● Check your understanding:
**a)** Answer these questions from the review of the mystery novel:
(i) What was Charles Waring stabbed in the neck with?
(ii) What did Phyllida Bright do during the Great War?
(iii) Which novel does Mrs. Agatha mine the situation for?
**b)** Extract the passage of the review of the mystery novel between "Finally it can" and "her (fictional) housekeeper.", inclusive, copying it word for word.

● Excerpt:
Christie fans can expect a series. Don’t say you weren’t warned.

Finally it can be told: One of Agatha Christie’s most popular novels was inspired by a murder at her (fictional) manor house solved by her (fictional) housekeeper.

Since Phyllida Bright was a nurse’s aide during the Great War, she doesn’t turn a hair when she discovers the body of Charles Waring, stabbed in the neck with a fountain pen. The murder is a bit of an embarrassment, though, since Waring was a guest at Mallowan Hall, though an uninvited one who’d arrived only the night before, and since he doesn’t really work, as he’d claimed, for the Times of London (which first-time novelist Cambridge calls the London Times). The mystery of who killed him seems less impenetrable than the mystery of why archaeologist Max Mallowan and his wife, famed mystery writer Agatha Christie, would have given the interloper a bed for the night and asked him to dinner with their invited guests: Paul and Amelia Hartford, Odell and Dora Budgely-Rhodes, Geoffrey and Tana Devine, and two single gentlemen, Tuddy Sloup and Stan Grimson. But Phyllida, once she gets over her initial reaction (how will they clean up those bloodstains?), briskly gets down to it, searching the forgettable guests’ rooms for incriminating evidence, questioning the Mallowans’ 14 servants for further information, and preparing an elaborately self-serving denouement, all the while overlooking the disdain of DI Cork and the severely limited participation of Mrs. Agatha, who comes across as a scatterbrain mainly interested in mining the leading situation for her vastly more successful novel The Body in the Library.

● Extracted information:
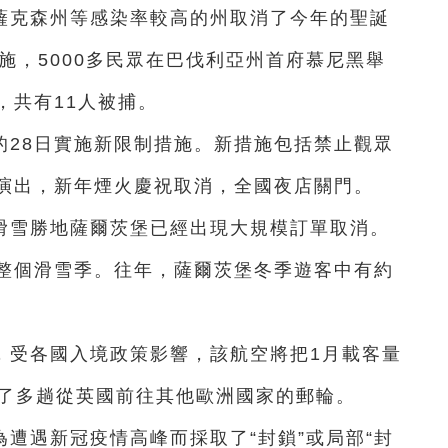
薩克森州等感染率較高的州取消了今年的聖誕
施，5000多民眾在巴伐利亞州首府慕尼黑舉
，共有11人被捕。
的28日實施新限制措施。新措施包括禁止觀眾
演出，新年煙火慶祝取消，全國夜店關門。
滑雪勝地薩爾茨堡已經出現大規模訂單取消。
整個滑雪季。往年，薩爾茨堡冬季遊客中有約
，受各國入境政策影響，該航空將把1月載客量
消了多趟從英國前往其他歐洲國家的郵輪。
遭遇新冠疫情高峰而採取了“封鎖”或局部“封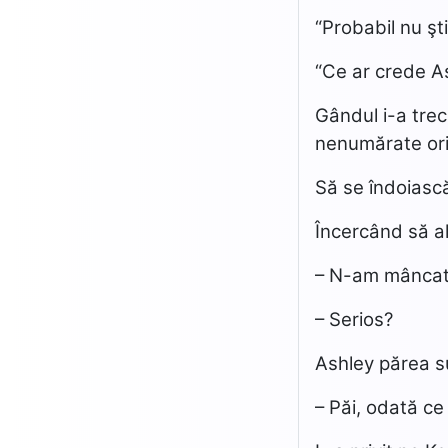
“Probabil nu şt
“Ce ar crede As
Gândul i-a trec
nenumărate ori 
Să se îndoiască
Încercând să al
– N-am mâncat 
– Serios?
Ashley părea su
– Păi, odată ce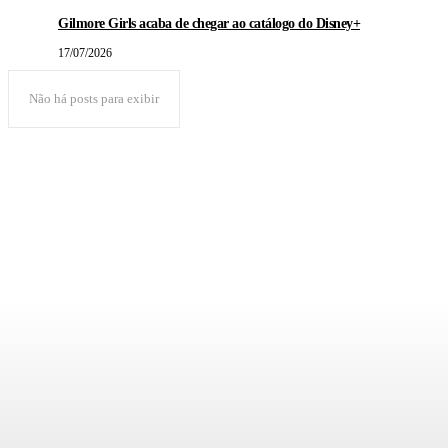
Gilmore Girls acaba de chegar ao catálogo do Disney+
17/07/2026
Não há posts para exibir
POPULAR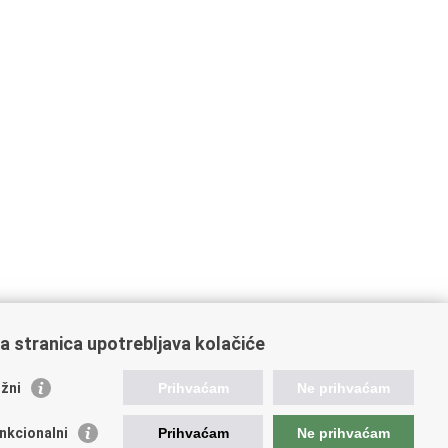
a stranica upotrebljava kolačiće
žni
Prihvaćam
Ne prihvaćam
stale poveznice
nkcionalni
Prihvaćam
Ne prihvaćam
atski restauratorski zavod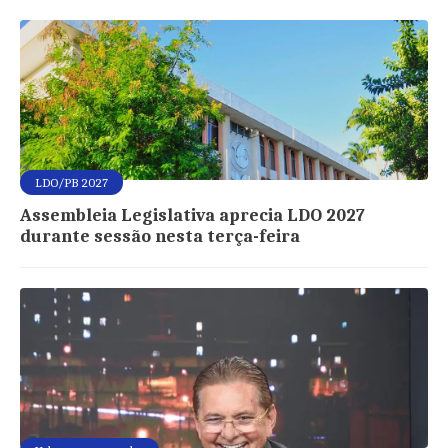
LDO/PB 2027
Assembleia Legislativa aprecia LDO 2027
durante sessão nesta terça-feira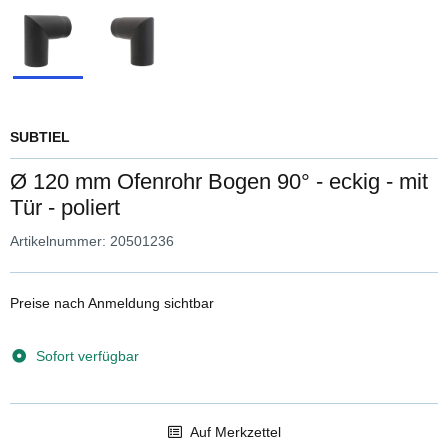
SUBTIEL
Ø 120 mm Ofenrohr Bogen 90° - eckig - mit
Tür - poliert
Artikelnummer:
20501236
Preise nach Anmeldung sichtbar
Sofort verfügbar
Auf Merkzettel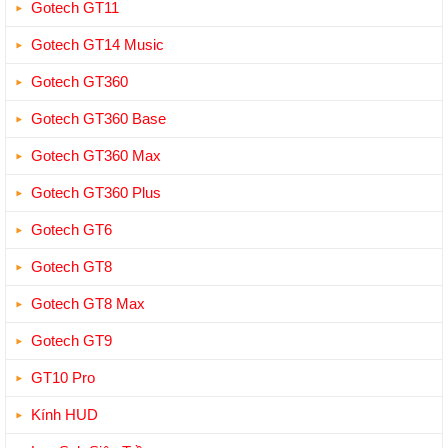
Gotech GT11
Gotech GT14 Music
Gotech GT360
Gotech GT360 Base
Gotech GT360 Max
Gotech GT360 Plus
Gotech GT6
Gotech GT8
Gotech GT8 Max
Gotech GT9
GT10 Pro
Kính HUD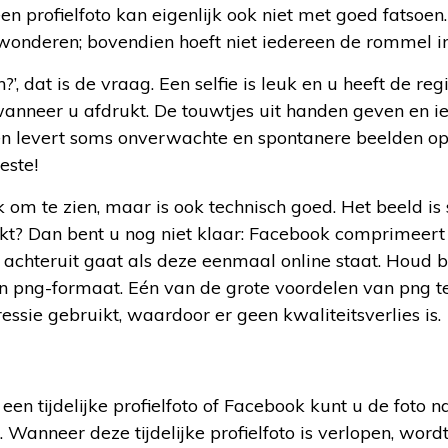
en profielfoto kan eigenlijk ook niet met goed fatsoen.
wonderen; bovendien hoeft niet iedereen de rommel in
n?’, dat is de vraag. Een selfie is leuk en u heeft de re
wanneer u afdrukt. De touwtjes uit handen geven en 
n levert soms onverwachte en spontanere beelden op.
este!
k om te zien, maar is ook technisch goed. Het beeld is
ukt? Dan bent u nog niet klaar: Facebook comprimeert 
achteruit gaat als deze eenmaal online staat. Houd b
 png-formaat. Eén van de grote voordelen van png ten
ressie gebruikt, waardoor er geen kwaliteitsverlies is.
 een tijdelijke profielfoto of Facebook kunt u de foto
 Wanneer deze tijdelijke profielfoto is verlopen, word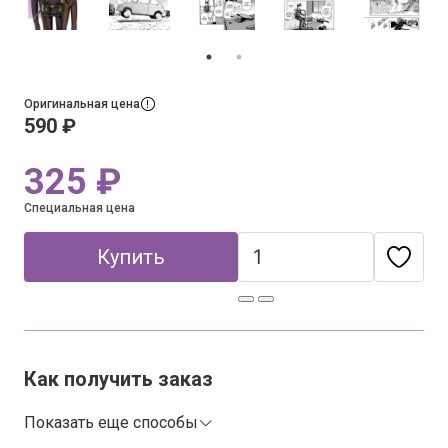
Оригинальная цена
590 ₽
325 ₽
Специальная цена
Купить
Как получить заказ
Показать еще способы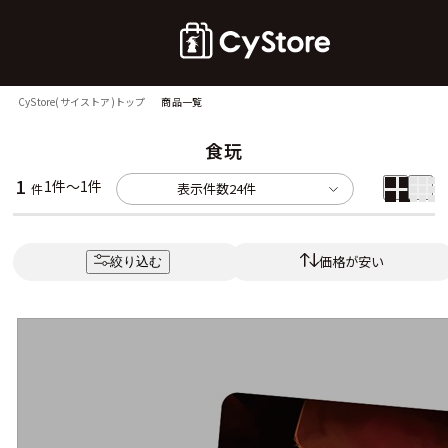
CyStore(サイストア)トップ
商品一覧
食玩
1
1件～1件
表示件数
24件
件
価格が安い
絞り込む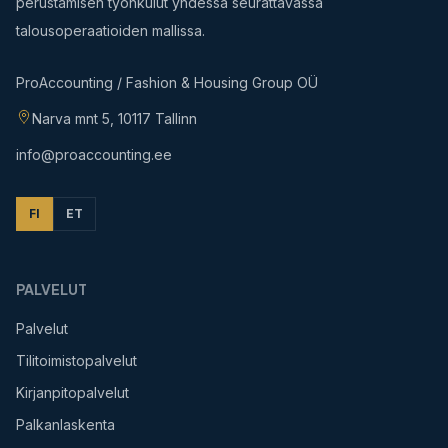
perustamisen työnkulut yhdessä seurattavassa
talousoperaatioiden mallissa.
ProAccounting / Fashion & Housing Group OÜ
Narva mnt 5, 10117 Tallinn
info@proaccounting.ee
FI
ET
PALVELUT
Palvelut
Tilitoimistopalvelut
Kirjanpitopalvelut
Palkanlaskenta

● Answer set:
**a)**
(i) A fountain pen.
(ii) She was a nurse's aide.
(iii) The Body in the Library.

**b)**
Finally it can be told: One of Agatha Christie’s most popular novels was inspired by a murder at her (fictional) manor house solved by her (fictional) housekeeper.